In the 1850s, Lincoln became a national figure when he spoke out against the spread of slavery. He was elected president in 1860, but his election caused states in the South to leave the Union. Lincoln spent his term as president bringing the country back together through the bloody Civil War. Less than a week after the war ended, Lincoln was killed while watching a play.
On Presidents’ Day we salute the “father of our country” and the man who held it together during its worst crisis.

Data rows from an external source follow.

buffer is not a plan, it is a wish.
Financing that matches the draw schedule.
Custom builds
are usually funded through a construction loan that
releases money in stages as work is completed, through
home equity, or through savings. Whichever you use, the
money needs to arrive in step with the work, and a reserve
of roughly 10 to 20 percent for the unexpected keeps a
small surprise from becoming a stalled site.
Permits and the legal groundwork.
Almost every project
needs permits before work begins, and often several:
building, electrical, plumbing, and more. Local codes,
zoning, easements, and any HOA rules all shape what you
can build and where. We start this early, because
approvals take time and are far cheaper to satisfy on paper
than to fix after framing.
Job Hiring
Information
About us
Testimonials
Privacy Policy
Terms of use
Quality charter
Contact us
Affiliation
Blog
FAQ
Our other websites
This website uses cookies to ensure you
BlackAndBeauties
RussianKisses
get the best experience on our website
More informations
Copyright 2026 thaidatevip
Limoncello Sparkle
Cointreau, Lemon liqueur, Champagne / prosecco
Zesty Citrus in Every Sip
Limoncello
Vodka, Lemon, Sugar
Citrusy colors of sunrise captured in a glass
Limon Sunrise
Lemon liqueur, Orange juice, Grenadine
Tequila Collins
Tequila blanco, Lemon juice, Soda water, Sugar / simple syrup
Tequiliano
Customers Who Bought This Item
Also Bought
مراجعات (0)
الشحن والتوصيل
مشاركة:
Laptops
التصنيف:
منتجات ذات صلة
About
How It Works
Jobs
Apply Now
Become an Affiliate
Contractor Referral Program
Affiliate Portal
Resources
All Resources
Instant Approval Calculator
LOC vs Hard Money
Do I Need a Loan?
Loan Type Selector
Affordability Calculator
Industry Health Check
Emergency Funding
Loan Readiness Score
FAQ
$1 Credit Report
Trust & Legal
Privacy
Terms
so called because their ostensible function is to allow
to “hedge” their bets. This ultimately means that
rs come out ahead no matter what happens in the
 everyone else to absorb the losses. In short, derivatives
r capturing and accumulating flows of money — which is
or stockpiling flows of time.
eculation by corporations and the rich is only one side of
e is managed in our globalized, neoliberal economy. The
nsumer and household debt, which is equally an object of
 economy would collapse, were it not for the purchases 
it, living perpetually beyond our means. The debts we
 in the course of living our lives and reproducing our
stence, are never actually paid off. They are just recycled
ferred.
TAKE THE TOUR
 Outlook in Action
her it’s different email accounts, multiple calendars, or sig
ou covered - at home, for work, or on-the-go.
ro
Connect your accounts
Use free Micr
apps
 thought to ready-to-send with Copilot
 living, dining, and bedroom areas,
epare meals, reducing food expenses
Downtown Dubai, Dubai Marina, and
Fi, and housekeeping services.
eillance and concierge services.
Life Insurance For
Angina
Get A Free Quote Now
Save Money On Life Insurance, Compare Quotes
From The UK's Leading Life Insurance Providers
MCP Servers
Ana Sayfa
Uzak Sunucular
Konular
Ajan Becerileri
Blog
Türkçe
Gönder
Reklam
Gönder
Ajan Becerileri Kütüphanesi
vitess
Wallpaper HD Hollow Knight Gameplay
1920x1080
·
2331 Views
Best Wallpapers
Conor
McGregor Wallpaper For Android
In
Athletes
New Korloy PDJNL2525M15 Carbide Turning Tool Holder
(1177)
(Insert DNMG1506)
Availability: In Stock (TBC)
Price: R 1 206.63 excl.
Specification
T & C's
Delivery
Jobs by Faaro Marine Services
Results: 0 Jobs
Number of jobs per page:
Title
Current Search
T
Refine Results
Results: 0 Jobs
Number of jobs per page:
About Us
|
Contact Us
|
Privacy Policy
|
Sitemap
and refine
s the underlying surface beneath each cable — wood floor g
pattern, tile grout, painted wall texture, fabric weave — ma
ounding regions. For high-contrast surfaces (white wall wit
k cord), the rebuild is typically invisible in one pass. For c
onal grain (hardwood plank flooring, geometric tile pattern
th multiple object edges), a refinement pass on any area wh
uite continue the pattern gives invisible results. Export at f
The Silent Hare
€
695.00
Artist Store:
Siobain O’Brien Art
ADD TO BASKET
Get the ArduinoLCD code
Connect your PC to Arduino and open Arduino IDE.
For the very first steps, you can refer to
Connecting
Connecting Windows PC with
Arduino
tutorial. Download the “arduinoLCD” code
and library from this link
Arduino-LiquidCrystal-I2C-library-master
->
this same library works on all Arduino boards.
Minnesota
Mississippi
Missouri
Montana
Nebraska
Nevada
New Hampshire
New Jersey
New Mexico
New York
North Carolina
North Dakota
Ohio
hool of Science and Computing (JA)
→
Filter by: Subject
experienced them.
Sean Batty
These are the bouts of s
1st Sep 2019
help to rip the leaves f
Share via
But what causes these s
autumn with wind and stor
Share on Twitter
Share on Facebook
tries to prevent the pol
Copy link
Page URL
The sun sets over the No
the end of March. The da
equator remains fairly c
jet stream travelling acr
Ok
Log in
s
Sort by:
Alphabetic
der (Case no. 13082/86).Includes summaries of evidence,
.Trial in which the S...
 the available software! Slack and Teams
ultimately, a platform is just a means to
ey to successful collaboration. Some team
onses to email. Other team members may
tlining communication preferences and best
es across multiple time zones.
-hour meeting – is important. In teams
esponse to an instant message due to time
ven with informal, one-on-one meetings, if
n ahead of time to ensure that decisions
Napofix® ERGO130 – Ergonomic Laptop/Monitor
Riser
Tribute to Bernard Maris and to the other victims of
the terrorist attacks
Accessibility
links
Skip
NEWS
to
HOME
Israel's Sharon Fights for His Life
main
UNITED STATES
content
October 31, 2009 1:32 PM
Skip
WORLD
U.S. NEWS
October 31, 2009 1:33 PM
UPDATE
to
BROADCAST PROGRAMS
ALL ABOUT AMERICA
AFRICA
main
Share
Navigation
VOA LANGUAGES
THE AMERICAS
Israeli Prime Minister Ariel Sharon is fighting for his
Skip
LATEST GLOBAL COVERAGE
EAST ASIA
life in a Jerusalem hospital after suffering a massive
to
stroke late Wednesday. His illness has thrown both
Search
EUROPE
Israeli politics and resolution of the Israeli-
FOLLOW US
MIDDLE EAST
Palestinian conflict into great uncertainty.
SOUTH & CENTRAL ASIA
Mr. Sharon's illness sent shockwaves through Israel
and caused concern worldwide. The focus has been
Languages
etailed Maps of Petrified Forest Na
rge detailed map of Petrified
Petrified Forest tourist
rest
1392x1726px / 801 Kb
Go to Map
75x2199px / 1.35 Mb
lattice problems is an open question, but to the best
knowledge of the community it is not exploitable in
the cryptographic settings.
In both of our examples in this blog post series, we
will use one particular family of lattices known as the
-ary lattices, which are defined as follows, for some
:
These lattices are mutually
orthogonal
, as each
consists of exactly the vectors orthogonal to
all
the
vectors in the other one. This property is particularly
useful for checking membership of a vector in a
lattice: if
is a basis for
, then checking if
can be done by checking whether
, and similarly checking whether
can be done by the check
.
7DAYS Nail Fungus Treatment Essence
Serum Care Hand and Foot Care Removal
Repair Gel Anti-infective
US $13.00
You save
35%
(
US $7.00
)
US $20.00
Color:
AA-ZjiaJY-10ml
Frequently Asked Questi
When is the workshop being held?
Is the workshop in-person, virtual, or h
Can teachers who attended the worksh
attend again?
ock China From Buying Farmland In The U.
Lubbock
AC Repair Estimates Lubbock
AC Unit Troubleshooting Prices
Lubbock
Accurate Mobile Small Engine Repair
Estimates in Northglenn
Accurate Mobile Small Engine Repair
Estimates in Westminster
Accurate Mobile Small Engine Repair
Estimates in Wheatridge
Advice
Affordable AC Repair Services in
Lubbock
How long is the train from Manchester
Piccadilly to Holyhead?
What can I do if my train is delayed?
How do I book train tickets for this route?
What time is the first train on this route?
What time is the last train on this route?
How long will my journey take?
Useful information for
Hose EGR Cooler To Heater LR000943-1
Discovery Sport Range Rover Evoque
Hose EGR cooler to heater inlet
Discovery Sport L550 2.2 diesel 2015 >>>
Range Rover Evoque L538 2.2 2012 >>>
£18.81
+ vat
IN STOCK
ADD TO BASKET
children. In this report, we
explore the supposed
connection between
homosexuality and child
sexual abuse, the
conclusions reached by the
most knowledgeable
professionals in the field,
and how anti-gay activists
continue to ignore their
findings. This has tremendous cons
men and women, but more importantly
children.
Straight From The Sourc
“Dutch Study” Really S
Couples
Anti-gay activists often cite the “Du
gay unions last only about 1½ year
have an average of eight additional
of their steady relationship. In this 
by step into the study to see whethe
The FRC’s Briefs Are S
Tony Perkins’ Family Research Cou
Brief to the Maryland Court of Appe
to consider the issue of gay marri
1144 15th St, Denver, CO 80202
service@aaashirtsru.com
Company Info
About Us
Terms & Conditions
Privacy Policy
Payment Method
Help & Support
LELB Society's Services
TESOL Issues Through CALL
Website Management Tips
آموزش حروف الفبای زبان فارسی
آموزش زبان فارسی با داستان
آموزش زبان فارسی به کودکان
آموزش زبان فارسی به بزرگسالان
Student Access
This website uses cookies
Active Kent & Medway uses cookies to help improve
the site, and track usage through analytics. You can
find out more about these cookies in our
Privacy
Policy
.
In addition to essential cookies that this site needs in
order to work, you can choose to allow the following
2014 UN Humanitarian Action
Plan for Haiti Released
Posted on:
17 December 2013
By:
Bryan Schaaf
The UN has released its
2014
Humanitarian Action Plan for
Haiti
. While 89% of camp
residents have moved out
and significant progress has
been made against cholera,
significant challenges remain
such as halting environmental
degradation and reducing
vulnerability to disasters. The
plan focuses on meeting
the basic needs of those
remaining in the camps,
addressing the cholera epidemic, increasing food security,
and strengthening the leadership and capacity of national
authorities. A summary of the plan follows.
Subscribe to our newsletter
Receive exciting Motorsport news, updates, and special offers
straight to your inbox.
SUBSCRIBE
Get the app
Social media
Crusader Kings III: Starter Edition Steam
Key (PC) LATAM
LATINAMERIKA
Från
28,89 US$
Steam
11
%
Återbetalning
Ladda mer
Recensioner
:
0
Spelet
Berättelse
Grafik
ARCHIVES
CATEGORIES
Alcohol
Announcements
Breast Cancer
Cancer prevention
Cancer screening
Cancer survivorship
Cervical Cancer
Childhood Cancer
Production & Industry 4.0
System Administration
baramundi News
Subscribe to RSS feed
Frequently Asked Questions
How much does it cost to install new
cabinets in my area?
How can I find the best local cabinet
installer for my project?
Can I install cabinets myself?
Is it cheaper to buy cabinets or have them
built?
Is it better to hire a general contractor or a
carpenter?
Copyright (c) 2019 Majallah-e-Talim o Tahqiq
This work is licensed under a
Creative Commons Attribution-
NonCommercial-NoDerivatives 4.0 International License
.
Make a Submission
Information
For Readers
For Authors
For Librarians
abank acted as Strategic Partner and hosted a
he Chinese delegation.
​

“Memorial Day” is the second name for the holiday that is celebrated on the last Monday in May. Its first name was “Decoration Day.” The idea of the holiday was to decorate the graves of soldiers who had died in the Civil War.
No one knows the exact number of Americans—from both the North and the South—who died in the Civil War. At least 600,000 either were killed in combat or died of disease while in the army. Fresh graves had to be dug constantly to bury the dead young men from the Union and Confederate armies.
In 1866, the year after the Civil War ended, people in Waterloo, New York, began placing flowers and small flags on the graves of Northern soldiers. That same year, people in Columbus, Mississippi, began placing flowers on the graves of both Northern and Southern soldiers who were buried nearby. In 1868, a general in the Northern army, John A. Logan, said that May 30 should be set aside as a day to honor dead Union soldiers.
After World War I, Decoration Day became Memorial Day. Instead of a day to decorate the graves of those who fell in the Civil War, it became a holiday to remember all who gave their lives fighting for their country. Today, Americans salute the men and women who died fighting in all U.S. wars: the two World Wars, Korean War, Vietnam War, and Desert Storm as well as the earlier wars. In 1971, Congress changed the Memorial Day holiday from May 30 to the last Monday in May.